The Snake River Correctional Institution Project

Sagebrush planting

Sagebrush planting

The Institute for Applied Ecology (IAE) continues to expand its conservation work within Oregon prisons, moving eastward to the Snake River Correctional Institution (SRCI, Malheur County), the largest facility in the Oregon Department of Corrections system. Through a partnership with SRCI and the Bureau of Land Management (BLM), we have started an innovative project to improve the native habitat for the greater sage-grouse population. By engaging inmates in the production of urgently needed sage brush and other plants vital to sage-grouse habitat, we plan to develop a restoration protocol to help halt the decline of this striking rounded-winged ground dwelling bird.

“Reversing species decline requires a two-fold approach,” commented IAE’s Ecological Education (EE) team. “We must work to restore critical habitats as well as educate the public about the importance of restoration efforts – SRCI is a wonderful place to start this process.”

The EE team is working closely with staff at SRCI to give inmates the opportunity to produce 10,000 conetainers of sagebrush for use on BLM land where the sage grouse lives. SRCI has truly embraced this project, and is building a greenhouse to start native plant production for not only sage grouse, but also for other plant production in the future.

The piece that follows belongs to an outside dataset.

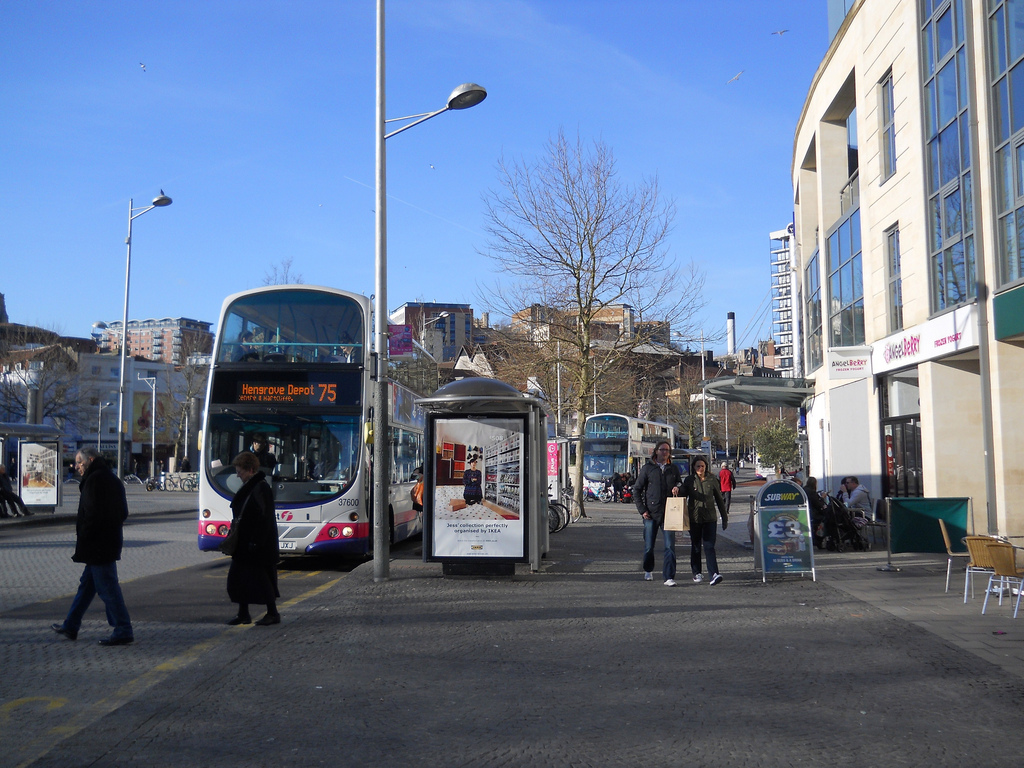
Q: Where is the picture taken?
A: At a bus stop.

The sage-grouse is a candidate for listing by the US Fish and Wildlife Service as a threatened or endangered species. Loss of sagebrush habitat is the primary driver of the decline of this species in the western United States. Sagebrush provides crucial food and cover for these birds at multiple stages of their lifecycle.

Bringing nature inside prisons to enable inmates to participate in conservation efforts continues to have a positive impact on inmates’ lives. Benefits include: instilling a greater sense of self-worth, helping to heal from the past (restorative justice), and providing horticulture skills to help build a future beyond prison. IAE greatly appreciates funding from the Washington BLM for this Sustainability in Prisons Project.